À plusieurs centaines de kilomètres, La Maison Louvard, dans le 9e à Paris, a choisi un concept de restaurant bistronomique et de boulangerie. Selon les responsables de l’établissement, les deux activités se valent en termes de chiffre d’affaires et d’espace. La gestion est faite comme si c’était deux entreprises différentes en termes de développement et de recrutement. À Marseille, à la Bonne Mer, la logique se fait de l’étal à l’assiette. La raison de vivre de cet établissement, c’est la traçabilité, la transparence et les circuits courts. Quatre associés ont inventé une poissonnerie moderne en proposant de déguster la pêche du jour sur place. C’est en se rendant compte qu’aucune poissonnerie n’avait subsisté dans le quartier le plus emblématique de Marseille, Vauban, qu’ils ont créé cet établissement en 2021.

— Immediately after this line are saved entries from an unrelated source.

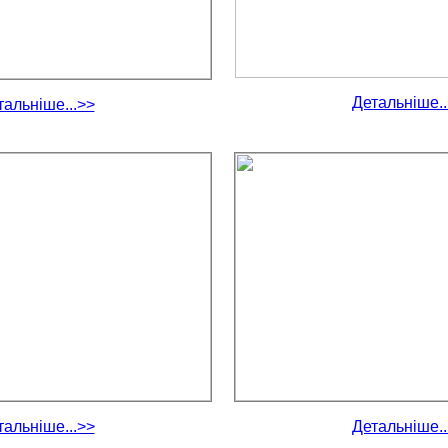
Детальніше..
тальніше...>>
тальніше...>>
Детальніше..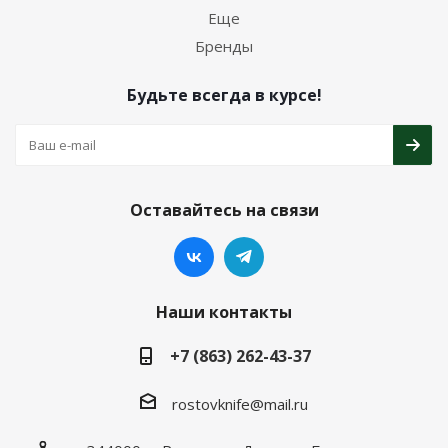
Еще
Бренды
Будьте всегда в курсе!
Оставайтесь на связи
Наши контакты
+7 (863) 262-43-37
rostovknife@mail.ru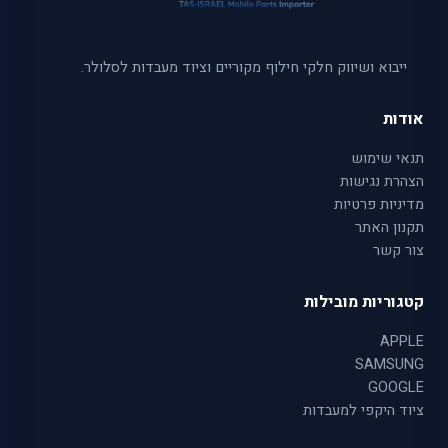
ייבוא ושיווק חלקי חילוף מקוריים וציוד מעבדות לסלולר.
אודות
תנאי שימוש
הצהרת נגישות
מדיניות פרטיות
תקנון האתר
צור קשר
קטגוריות מובילות
APPLE
SAMSUNG
GOOGLE
ציוד היקפי למעבדות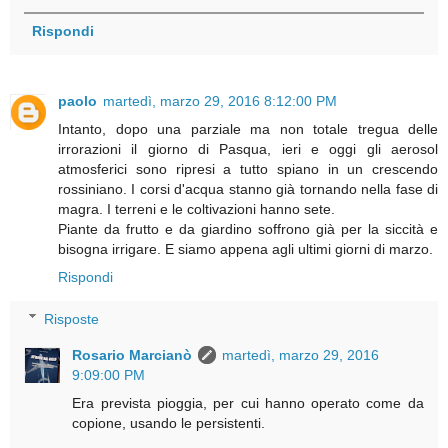
Rispondi
paolo
martedì, marzo 29, 2016 8:12:00 PM
Intanto, dopo una parziale ma non totale tregua delle
irrorazioni il giorno di Pasqua, ieri e oggi gli aerosol
atmosferici sono ripresi a tutto spiano in un crescendo
rossiniano. I corsi d'acqua stanno già tornando nella fase di
magra. I terreni e le coltivazioni hanno sete.
Piante da frutto e da giardino soffrono già per la siccità e
bisogna irrigare. E siamo appena agli ultimi giorni di marzo.
Rispondi
Risposte
Rosario Marcianò
martedì, marzo 29, 2016
9:09:00 PM
Era prevista pioggia, per cui hanno operato come da
copione, usando le persistenti.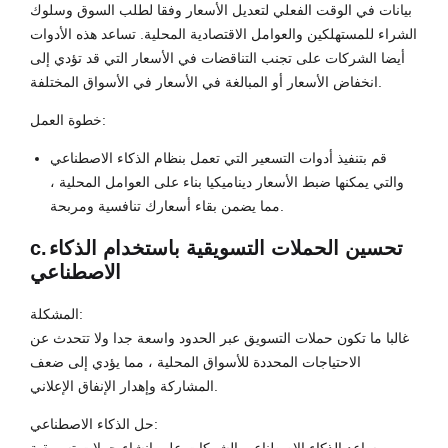
بيانات في الوقت الفعلي لتعديل الأسعار وفقا لطلب السوق وسلوك
الشراء للمستهلكين والعوامل الاقتصادية المحلية. تساعد هذه الأدوات
أيضا الشركات على تجنب التناقضات في الأسعار التي قد تؤدي إلى
انخفاض الأسعار أو المبالغة في الأسعار في الأسواق المختلفة.
خطوة العمل:
قم بتنفيذ أدوات التسعير التي تعمل بنظام الذكاء الاصطناعي
والتي يمكنها ضبط الأسعار ديناميكيا بناء على العوامل المحلية ،
مما يضمن بقاء أسعارك تنافسية ومربحة.
تحسين الحملات التسويقية باستخدام الذكاء
c.
الاصطناعي
المشكلة:
غالبا ما تكون حملات التسويق عبر الحدود واسعة جدا ولا تتحدث عن
الاحتياجات المحددة للأسواق المحلية ، مما يؤدي إلى ضعف
المشاركة وإهدار الإنفاق الإعلاني.
حل الذكاء الاصطناعي:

« Aujourd’hui, les gens veulent savoir ce qu’ils mangent, encore plus après le Covid. Passer du banc de poissons à l’assiette, il n’y a pas plus transparent, relève Julien Luccioni, un des cofondateurs. Le Covid a remis le commerce de proximité en lumière. » Leur chiffre d’affaires se répartit environ à 75% en dégustation et 25% en poissonnerie. « On fait plus de marges en restauration, notamment sur les boissons, alors que sur le poisson, on ne peut pas si on veut garder des prix abordables, précise-t-il. Si on a des invendus, on les met à la carte. Il n’y a aucune perte et on travaille en flux tendu, en fonction des arrivées, la carte change chaque semaine. » Avec une cinquantaine de couverts, cinq associés se répartissent le travail, sans mélanger les deux activités « même si tout le monde sait écailler un poisson ». La gestion et le développement stratégique restent communs, car « la dégustation est liée corps et âme à la poissonnerie, la base de tout, sans poisson on n’a plus rien ». Si la pierre angulaire du projet est la poissonnerie, ces quatre associés marseillais pensent déjà à ajouter une épicerie marine dans la salle.

Un développement timide 

Depuis une dizaine d’années en France, les services complémentaires — qui viennent enrichir l’offre principale de l’entreprise — se développent discrètement, tandis qu’aux États-Unis, le concept est déjà commun. Pour les restaurants, ouvrir une épicerie ou un point de vente permet de dégager une nouvelle source de revenus, mais il faut que celle-ci compense le manque à gagner de la perte d’espace. En revanche, cela peut aussi rentabiliser des petits espaces non aménageables. Pour Bernard Boutboul, directeur du cabinet de conseil Gira, si le concept ne se développe pas plus en France, c’est parce que « le consommateur ne comprend pas ». « Ça ne fait pas un carton comme aux États-Unis où ils sont habitués à la mixité des commerces, poursuit-il. Je pense que ça pourrait mieux marcher en informant le client avec. de la PLV et de la communication efficaces. »

Il pense toutefois que ce type de modèle est porteur. « Un primeur qui va faire des soupes ou des jus de fruits, un restaurant où on va choisir son poisson directement sur l’étal, un boucher chez qui on mange de la viande, quoi de mieux, soutient-il. C’est prometteur, car le consommateur a de plus en plus besoin d’être rassuré sur la provenance des produits. Selon lui, certains concepts sont “logiques”, d’autres “plus farfelus” comme le restaurant bijouterie ou le restaurant fleuriste, qui peuvent poser question au niveau du sens et de l’hygiène ».

Selon le directeur du cabinet de conseil, il y a toujours une activité qui prend le pas sur l’autre. « L’idéal serait une répartition du chiffre d’affaires à 50-50 mais il y a toujours une des deux activités qui prédomine et l’autre qui pèse très peu », précise-t-il. Au niveau de la législation, comme la part des chiffres d’affaires est souvent inégale, le professionnel choisit l’activité qui le définit le plus. Par exemple, Koskenia est inscrit sur le Code de la restauration alors que La Bonne Mer sur le Code de la poissonnerie et la Maison Louvard, dont les deux activités sont équivalentes, est inscrite depuis peu sur les deux codes. « Si les commerces venaient à faire une double activité sur un seul Code, Bercy réagira avant nous », souligne Bernard Boutboul.